What is being asked: Copy every line of text in the material below without changing anything, and leave the pictures out of your answer.
Data supplied below:
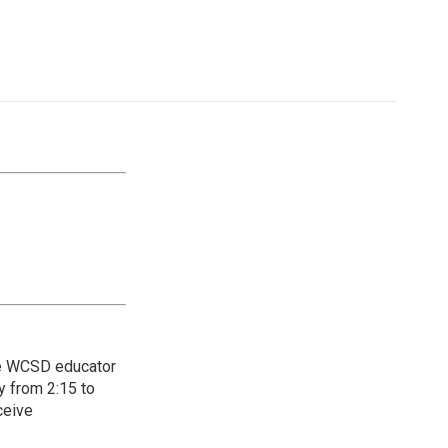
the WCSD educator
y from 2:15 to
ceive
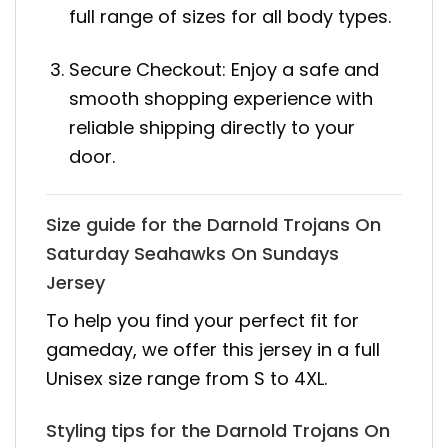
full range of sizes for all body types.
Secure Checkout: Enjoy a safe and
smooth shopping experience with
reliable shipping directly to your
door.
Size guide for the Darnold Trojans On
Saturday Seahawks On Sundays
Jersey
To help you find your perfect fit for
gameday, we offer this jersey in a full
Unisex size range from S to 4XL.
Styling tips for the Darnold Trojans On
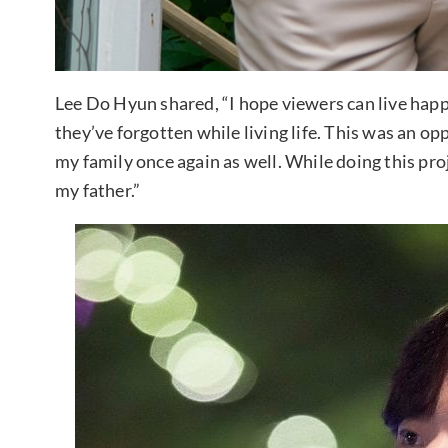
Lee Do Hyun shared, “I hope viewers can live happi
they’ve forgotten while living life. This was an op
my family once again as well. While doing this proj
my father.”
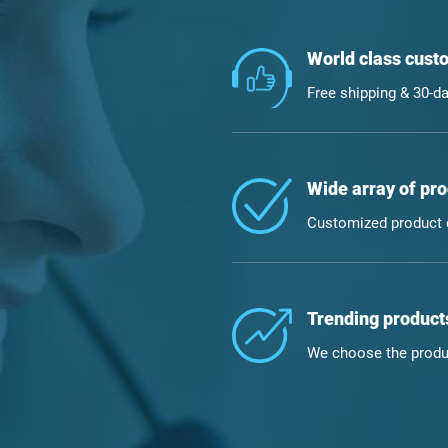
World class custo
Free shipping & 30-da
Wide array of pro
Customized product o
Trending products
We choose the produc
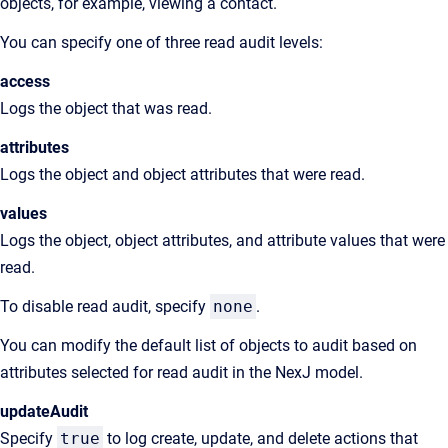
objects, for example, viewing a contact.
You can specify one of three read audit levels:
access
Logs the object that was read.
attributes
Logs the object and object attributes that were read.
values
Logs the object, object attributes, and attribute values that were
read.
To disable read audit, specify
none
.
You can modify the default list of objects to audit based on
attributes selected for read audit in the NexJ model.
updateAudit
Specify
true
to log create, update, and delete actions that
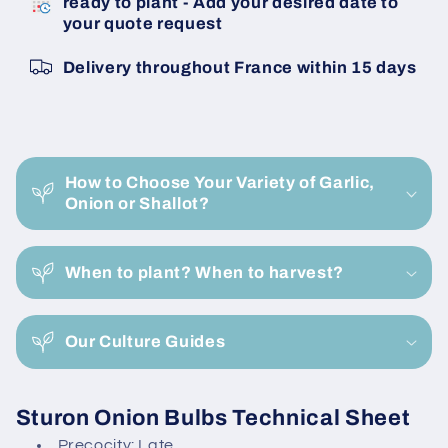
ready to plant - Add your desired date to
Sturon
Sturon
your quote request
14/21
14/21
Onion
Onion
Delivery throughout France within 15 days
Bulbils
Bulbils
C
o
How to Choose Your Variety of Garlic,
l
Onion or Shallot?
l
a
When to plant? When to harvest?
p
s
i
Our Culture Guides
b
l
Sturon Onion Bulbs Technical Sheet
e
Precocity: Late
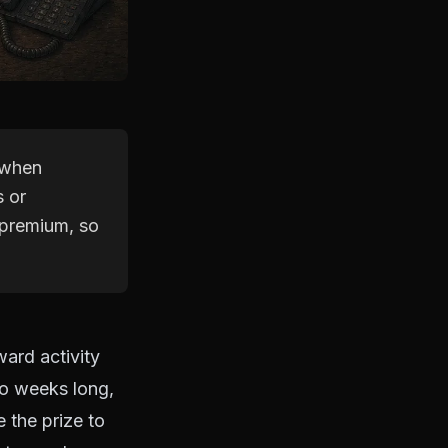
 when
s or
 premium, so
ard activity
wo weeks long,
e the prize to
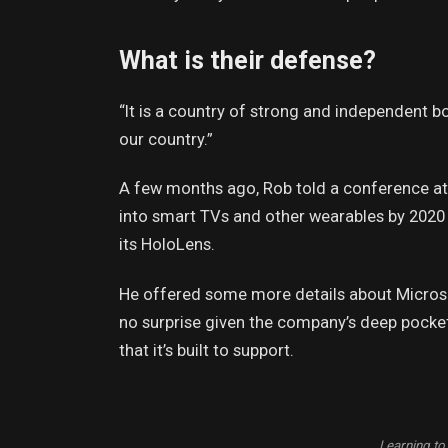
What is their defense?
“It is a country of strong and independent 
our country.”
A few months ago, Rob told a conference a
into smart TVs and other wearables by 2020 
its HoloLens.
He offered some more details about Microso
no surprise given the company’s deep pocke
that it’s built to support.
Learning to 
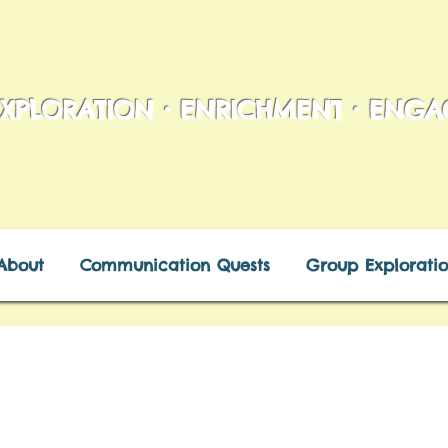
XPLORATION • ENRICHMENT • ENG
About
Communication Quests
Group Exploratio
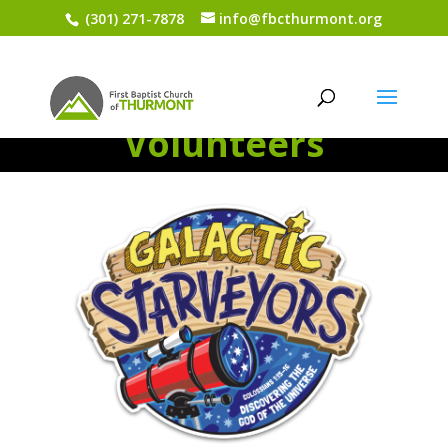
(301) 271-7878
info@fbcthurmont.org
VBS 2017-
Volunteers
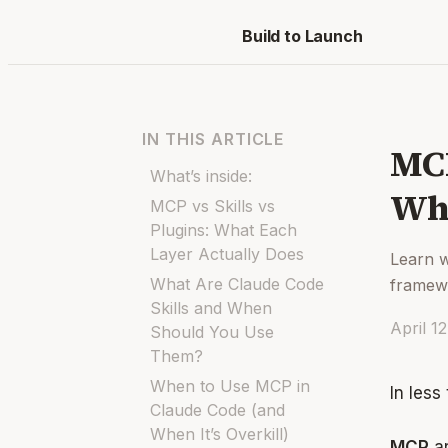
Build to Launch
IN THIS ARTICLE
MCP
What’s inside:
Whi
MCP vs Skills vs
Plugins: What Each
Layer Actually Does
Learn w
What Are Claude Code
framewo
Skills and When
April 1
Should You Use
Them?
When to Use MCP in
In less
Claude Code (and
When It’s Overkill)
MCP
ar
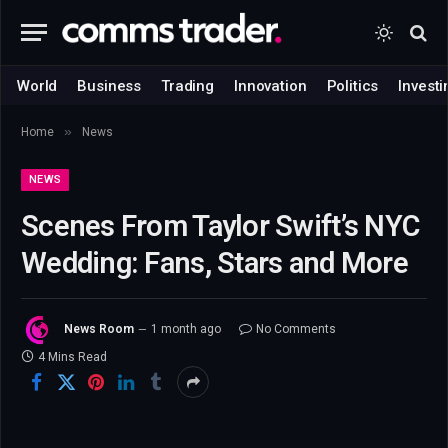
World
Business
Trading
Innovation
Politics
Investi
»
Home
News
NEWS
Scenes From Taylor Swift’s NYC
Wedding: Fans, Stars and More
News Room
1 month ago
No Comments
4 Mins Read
End of Data supplied.
Response to this task:
the WCSD educator
y from 2:15 to
ceive
full range of sizes for all body types.
Secure Checkout: Enjoy a safe and
smooth shopping experience with
reliable shipping directly to your
door.
Size guide for the Darnold Trojans On
Saturday Seahawks On Sundays
Jersey
To help you find your perfect fit for
gameday, we offer this jersey in a full
Unisex size range from S to 4XL.
Styling tips for the Darnold Trojans On
Lee Do Hyun shared, “I hope viewers can live happi
they’ve forgotten while living life. This was an op
my family once again as well. While doing this proj
my father.”
World class custo
Free shipping & 30-da
Wide array of pro
Customized product o
Trending products
We choose the produc
objects, for example, viewing a contact.
You can specify one of three read audit levels:
access
Logs the object that was read.
attributes
Logs the object and object attributes that were read.
values
Logs the object, object attributes, and attribute values that were
read.
To disable read audit, specify
none
.
You can modify the default list of objects to audit based on
attributes selected for read audit in the NexJ model.
updateAudit
Specify
true
to log create, update, and delete actions that
ready to plant - Add your desired date to
Sturon
Sturon
your quote request
14/21
14/21
Onion
Onion
Delivery throughout France within 15 days
Bulbils
Bulbils
C
o
How to Choose Your Variety of Garlic,
l
Onion or Shallot?
l
a
When to plant? When to harvest?
p
s
i
Our Culture Guides
b
l
Sturon Onion Bulbs Technical Sheet
e
Precocity: Late
 when
s or
 premium, so
ard activity
wo weeks long,
e the prize to
What is their defense?
“It is a country of strong and independent 
our country.”
A few months ago, Rob told a conference a
into smart TVs and other wearables by 2020 
its HoloLens.
He offered some more details about Microso
no surprise given the company’s deep pocke
that it’s built to support.
Learning to 
XPLORATION • ENRICHMENT • ENG
About
Communication Quests
Group Exploratio
(301) 271-7878
info@fbcthurmont.org
VBS 2017-
Volunteers
Build to Launch
IN THIS ARTICLE
MCP
What’s inside:
Whi
MCP vs Skills vs
Plugins: What Each
Layer Actually Does
Learn w
What Are Claude Code
framewo
Skills and When
April 1
Should You Use
Them?
When to Use MCP in
In less
Claude Code (and
When It’s Overkill)
MCP
ar
World
Business
Trading
Innovation
Politics
Investi
»
Home
News
NEWS
Scenes From Taylor Swift’s NYC
Wedding: Fans, Stars and More
News Room
1 month ago
No Comments
4 Mins Read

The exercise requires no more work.